Your reply should be made up of every line in the records below that holds the string "must".

⁂

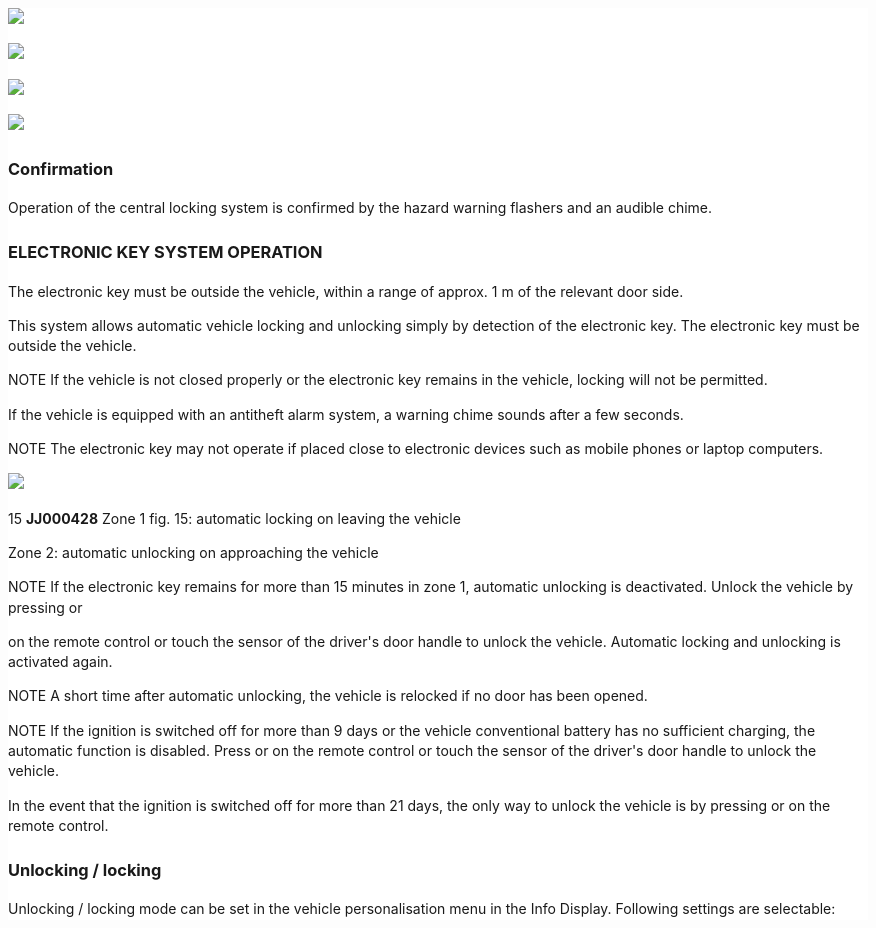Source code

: ![](_page_18_Picture_29.jpeg)

![](_page_18_Figure_30.jpeg)

![](_page_18_Picture_31.jpeg)

![](_page_18_Picture_32.jpeg)

### **Confirmation**

Operation of the central locking system is confirmed by the hazard warning flashers and an audible chime.

### ELECTRONIC KEY SYSTEM OPERATION

The electronic key must be outside the vehicle, within a range of approx. 1 m of the relevant door side.

This system allows automatic vehicle locking and unlocking simply by detection of the electronic key. The electronic key must be outside the vehicle.

NOTE If the vehicle is not closed properly or the electronic key remains in the vehicle, locking will not be permitted.

If the vehicle is equipped with an antitheft alarm system, a warning chime sounds after a few seconds.

NOTE The electronic key may not operate if placed close to electronic devices such as mobile phones or laptop computers.

![](_page_19_Picture_9.jpeg)

15 **JJ000428** Zone 1 fig. 15: automatic locking on leaving the vehicle

Zone 2: automatic unlocking on approaching the vehicle

NOTE If the electronic key remains for more than 15 minutes in zone 1, automatic unlocking is deactivated. Unlock the vehicle by pressing or

on the remote control or touch the sensor of the driver's door handle to unlock the vehicle. Automatic locking and unlocking is activated again.

NOTE A short time after automatic unlocking, the vehicle is relocked if no door has been opened.

NOTE If the ignition is switched off for more than 9 days or the vehicle conventional battery has no sufficient charging, the automatic function is disabled. Press or on the remote control or touch the sensor of the driver's door handle to unlock the vehicle.

In the event that the ignition is switched off for more than 21 days, the only way to unlock the vehicle is by pressing or on the remote control.

### **Unlocking / locking**

Unlocking / locking mode can be set in the vehicle personalisation menu in the Info Display. Following settings are selectable:
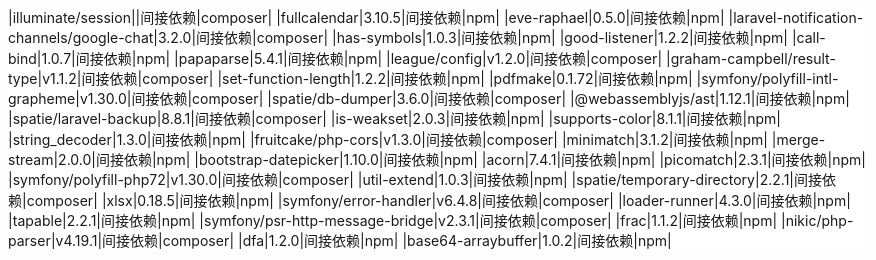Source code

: |illuminate/session||间接依赖|composer|
|fullcalendar|3.10.5|间接依赖|npm|
|eve-raphael|0.5.0|间接依赖|npm|
|laravel-notification-channels/google-chat|3.2.0|间接依赖|composer|
|has-symbols|1.0.3|间接依赖|npm|
|good-listener|1.2.2|间接依赖|npm|
|call-bind|1.0.7|间接依赖|npm|
|papaparse|5.4.1|间接依赖|npm|
|league/config|v1.2.0|间接依赖|composer|
|graham-campbell/result-type|v1.1.2|间接依赖|composer|
|set-function-length|1.2.2|间接依赖|npm|
|pdfmake|0.1.72|间接依赖|npm|
|symfony/polyfill-intl-grapheme|v1.30.0|间接依赖|composer|
|spatie/db-dumper|3.6.0|间接依赖|composer|
|@webassemblyjs/ast|1.12.1|间接依赖|npm|
|spatie/laravel-backup|8.8.1|间接依赖|composer|
|is-weakset|2.0.3|间接依赖|npm|
|supports-color|8.1.1|间接依赖|npm|
|string_decoder|1.3.0|间接依赖|npm|
|fruitcake/php-cors|v1.3.0|间接依赖|composer|
|minimatch|3.1.2|间接依赖|npm|
|merge-stream|2.0.0|间接依赖|npm|
|bootstrap-datepicker|1.10.0|间接依赖|npm|
|acorn|7.4.1|间接依赖|npm|
|picomatch|2.3.1|间接依赖|npm|
|symfony/polyfill-php72|v1.30.0|间接依赖|composer|
|util-extend|1.0.3|间接依赖|npm|
|spatie/temporary-directory|2.2.1|间接依赖|composer|
|xlsx|0.18.5|间接依赖|npm|
|symfony/error-handler|v6.4.8|间接依赖|composer|
|loader-runner|4.3.0|间接依赖|npm|
|tapable|2.2.1|间接依赖|npm|
|symfony/psr-http-message-bridge|v2.3.1|间接依赖|composer|
|frac|1.1.2|间接依赖|npm|
|nikic/php-parser|v4.19.1|间接依赖|composer|
|dfa|1.2.0|间接依赖|npm|
|base64-arraybuffer|1.0.2|间接依赖|npm|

⁂

_Task answer_
The electronic key must be outside the vehicle, within a range of approx. 1 m of the relevant door side.
This system allows automatic vehicle locking and unlocking simply by detection of the electronic key. The electronic key must be outside the vehicle.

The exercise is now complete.